- **Task brief**:
In the galaxy cluster exercise, what number is the squared velocity result divided by to make it manageable?

- **Supplied passage**:
# # # # # # #

Lastly, compare all the galaxies you find in the ‘outer ring’ values of V2 and find the MAXIMUM value, V2MAX.  This Galaxy will be closest to a circular orbit where Eqs 1 and 2 will be most accurate.  Write down the maximum value you find as V2MAX on the graph paper you submit in Task 2.

Task 2:  Now that you figured out how to do this, keep doing it!  

But you’ll be doing the same calculation in smaller and smaller radius ‘Rings’.

Start by cutting the mask down to the next circle.  Place the mask back on the map and ‘closer to the center’ Galaxies are now visible.  Being careful not to recount a Galaxy further out (you can overwrite the names of the galaxies you already have measured in pencil on the map), compute V2 using the same process as before:

  1. Read off the Radial Velocity of the Galaxy
  2. Subtract the VVirgo  velocity
  3. Square the result
  4. Divide by 10,000 to make the result manageable
  5. New Step!  Multiply the V2 by the Radius of the Ring (e.g., 7, 6, 5, 4…)
  6. Tabulate the result in your results as V2R

Do this also for the Galaxies that you did in the outer mask for Task 1

Once you have completed about half the Galaxies in the list (or going inward to the 3 or 4th ring – I will tell you in class beforehand how far to proceed) you can complete this portion of the Exercise. 

Adding all the Galaxies in the cluster will get you 2 more pts of extra credit!

Task 3:  Plot your results as Plot 1

Using a sheet of graph paper place a mark on a graph of V2R versus R.  The horizontal axis should use R and the vertical axis V2R.

When you start placing each Galaxy’s numbers on this graph you should start to see a pattern emerge.  Since most galaxies radial velocity will be less than its ‘total velocity’ (radial velocity combined with transverse velocity), at any given radius galaxies will be distributed across a vertical range of V2R.  But the maximum V2R in the range at ANY radius will give us an estimate of the MASS interior to that Radius.

# # # # # # #

- **Information supplied**:

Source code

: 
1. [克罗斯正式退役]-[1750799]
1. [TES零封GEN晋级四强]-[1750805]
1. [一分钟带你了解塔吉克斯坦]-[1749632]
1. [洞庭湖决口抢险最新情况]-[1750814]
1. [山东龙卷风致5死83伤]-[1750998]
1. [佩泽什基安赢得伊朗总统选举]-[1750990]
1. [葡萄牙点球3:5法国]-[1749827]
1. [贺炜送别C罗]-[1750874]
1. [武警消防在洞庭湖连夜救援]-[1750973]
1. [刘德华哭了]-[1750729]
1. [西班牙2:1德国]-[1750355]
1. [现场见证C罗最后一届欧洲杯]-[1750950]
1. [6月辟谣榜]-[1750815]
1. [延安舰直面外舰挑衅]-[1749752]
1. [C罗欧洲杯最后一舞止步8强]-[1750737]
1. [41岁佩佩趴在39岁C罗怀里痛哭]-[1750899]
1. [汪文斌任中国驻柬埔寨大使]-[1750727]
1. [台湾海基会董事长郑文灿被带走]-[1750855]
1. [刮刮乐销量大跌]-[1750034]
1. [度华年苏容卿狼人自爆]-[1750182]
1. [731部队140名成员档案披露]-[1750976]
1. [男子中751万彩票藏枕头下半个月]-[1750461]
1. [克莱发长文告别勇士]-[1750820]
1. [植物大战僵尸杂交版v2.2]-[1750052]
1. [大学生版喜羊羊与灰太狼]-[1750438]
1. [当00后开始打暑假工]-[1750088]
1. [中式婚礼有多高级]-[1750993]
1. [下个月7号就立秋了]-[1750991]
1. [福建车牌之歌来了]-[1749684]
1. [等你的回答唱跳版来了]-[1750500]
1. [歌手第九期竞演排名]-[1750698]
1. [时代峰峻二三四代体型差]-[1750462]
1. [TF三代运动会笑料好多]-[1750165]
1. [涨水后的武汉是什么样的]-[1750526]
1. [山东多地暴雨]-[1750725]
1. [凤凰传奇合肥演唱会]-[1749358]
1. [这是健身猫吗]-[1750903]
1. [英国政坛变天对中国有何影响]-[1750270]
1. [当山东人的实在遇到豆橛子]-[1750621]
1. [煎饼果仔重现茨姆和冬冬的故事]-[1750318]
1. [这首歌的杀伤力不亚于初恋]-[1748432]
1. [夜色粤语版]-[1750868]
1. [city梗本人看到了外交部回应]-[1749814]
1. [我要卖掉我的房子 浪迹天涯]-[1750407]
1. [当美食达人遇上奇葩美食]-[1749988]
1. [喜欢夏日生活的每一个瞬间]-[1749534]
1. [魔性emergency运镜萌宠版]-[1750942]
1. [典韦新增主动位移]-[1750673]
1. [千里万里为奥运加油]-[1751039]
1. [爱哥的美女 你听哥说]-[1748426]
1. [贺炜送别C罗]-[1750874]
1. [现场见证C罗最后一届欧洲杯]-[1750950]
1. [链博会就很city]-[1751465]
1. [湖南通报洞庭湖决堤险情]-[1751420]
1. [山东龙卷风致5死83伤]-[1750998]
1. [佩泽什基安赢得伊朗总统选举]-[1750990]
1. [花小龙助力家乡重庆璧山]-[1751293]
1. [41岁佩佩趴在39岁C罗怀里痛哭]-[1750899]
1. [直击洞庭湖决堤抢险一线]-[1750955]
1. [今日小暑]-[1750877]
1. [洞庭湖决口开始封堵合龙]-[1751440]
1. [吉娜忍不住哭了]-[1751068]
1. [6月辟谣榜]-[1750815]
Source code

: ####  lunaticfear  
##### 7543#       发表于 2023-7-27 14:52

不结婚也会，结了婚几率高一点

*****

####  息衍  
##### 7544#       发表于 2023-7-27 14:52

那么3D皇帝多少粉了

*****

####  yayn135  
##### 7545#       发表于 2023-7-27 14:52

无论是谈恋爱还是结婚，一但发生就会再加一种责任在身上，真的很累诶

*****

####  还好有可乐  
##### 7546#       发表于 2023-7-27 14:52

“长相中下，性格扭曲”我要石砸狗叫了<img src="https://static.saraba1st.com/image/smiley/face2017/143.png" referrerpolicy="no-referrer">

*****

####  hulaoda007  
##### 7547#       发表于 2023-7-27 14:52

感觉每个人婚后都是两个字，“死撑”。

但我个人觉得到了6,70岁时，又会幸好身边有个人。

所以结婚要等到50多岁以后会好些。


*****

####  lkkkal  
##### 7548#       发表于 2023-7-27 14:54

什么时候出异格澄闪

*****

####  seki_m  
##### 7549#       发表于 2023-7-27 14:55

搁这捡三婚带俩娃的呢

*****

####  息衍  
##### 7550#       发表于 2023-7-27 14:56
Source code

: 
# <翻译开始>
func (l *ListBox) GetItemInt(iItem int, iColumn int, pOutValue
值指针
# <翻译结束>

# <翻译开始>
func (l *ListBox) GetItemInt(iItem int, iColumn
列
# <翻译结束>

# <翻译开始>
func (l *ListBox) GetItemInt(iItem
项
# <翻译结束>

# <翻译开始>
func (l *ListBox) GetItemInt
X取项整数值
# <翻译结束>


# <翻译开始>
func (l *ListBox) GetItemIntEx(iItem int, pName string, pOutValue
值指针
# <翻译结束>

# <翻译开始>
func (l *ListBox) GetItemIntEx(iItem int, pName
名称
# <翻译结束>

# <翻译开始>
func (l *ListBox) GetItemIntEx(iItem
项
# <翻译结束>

# # # # # # #

- **Answer space**:
10,000